Anybody from the agencies offered to help get the utilities turned back on?  Where I am here in CA, the local welfare dept. will help with the deposits for utilities and sometimes the rental deposit.  There are also various community action agencies that offer assistance with paying the bills and deposits, and of course the local charities such as Salvation Army.  There has got to be a way for the elderly resident to stay in his home if he is capable.


----------



## north star (Dec 12, 2011)

** * * **

I vote for the moral obligation choice!....."IF" it were me, in this

type of situation, I would go the extra mile(s) to try to find some

type of better living conditions for the homeowner........"IF" the

time comes for you to physically remove them from the property,

try to have as many good options lined up as you can [ i.e. - Social

Services, ...The Salvation Army, ...local food banks, ...any good

church that wants to be involved on permanent basis, etc. ].

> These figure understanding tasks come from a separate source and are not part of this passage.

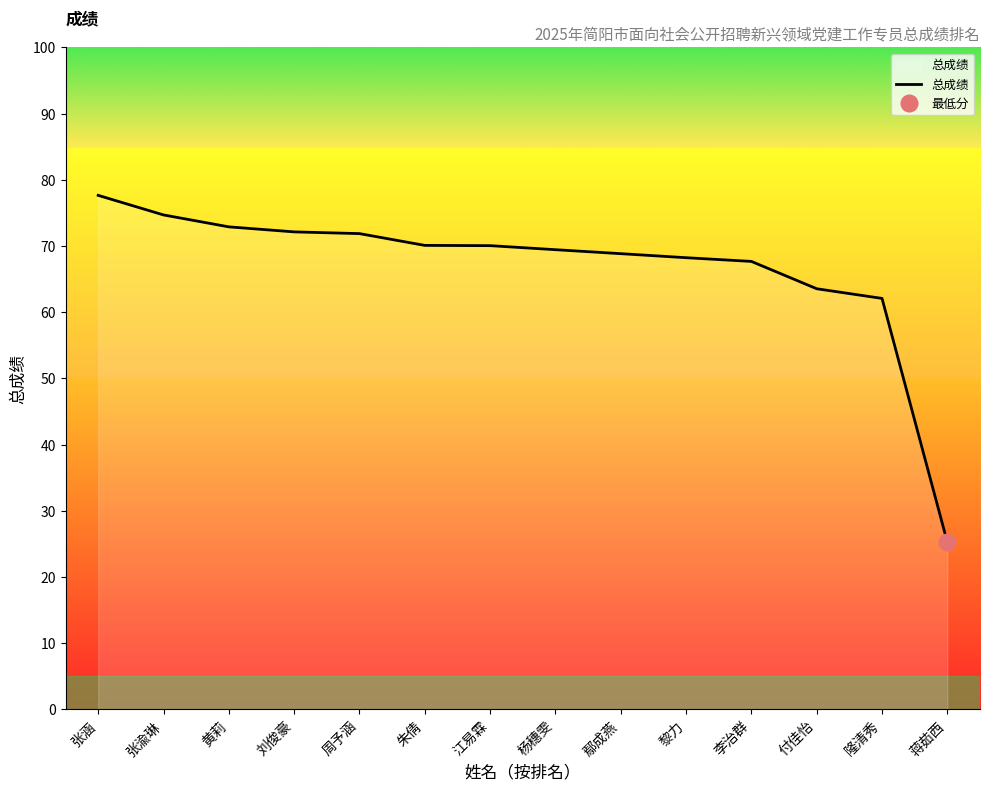

What is the sum of all values?

934.5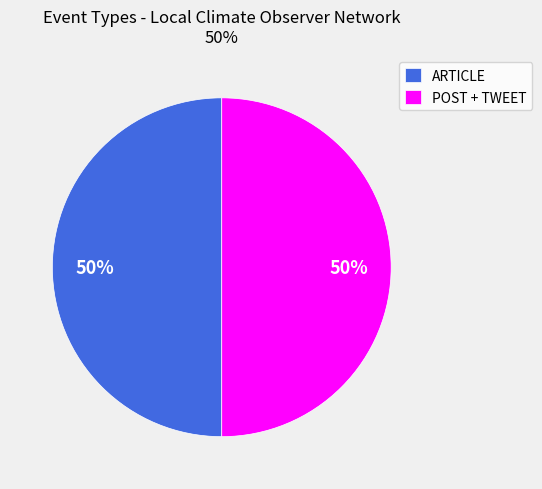

To the nearest percent, what portion does POST + TWEET represent?

50%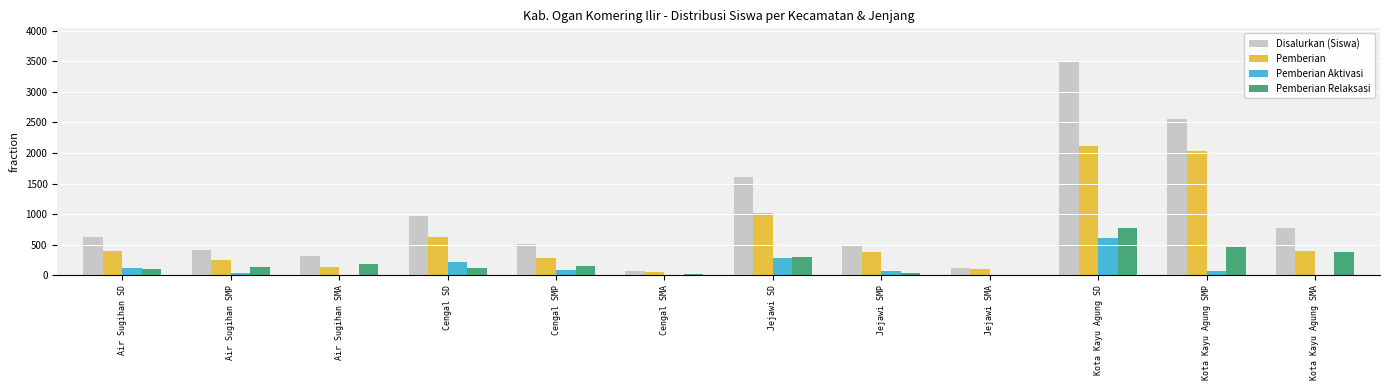

Which label corresponds to the largest value in the chart?

Kota Kayu Agung SD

I, for one, believe that we all have a moral, civic & spiritual

obligation to help whomever & whenever we can.......There ARE

positive choices available, ...you might have to look harder to

make them a realization though!

Please let us know how this turns out!....I DO want to know!

** * * **


----------



## BSSTG (Dec 12, 2011)

Greetings,

We have had some luck in these instances by going through to local churches.

BS


----------



## gbhammer (Dec 12, 2011)

:sad: It is always hard to take some ones home. I think most of us feel for ya mj. Many of us have had to do the same.


----------



## NH09 (Dec 12, 2011)

Sometimes people don't want any help. Have a person living in a mobile home here in town, holes in the roof and floor and ready to be condemned. Had another mobile home owner who was upgrading to a newer unit and was going to demo the old one (it was in really good shape). I told the owner of the newer mobile home about the situation and he not only agreed to donate his old mobile home _but also pay all of the moving and setup costs _- the owner of the one about to be condemned flat out refused any help, and the mobile that was going to be donated was put in a dumpster.


----------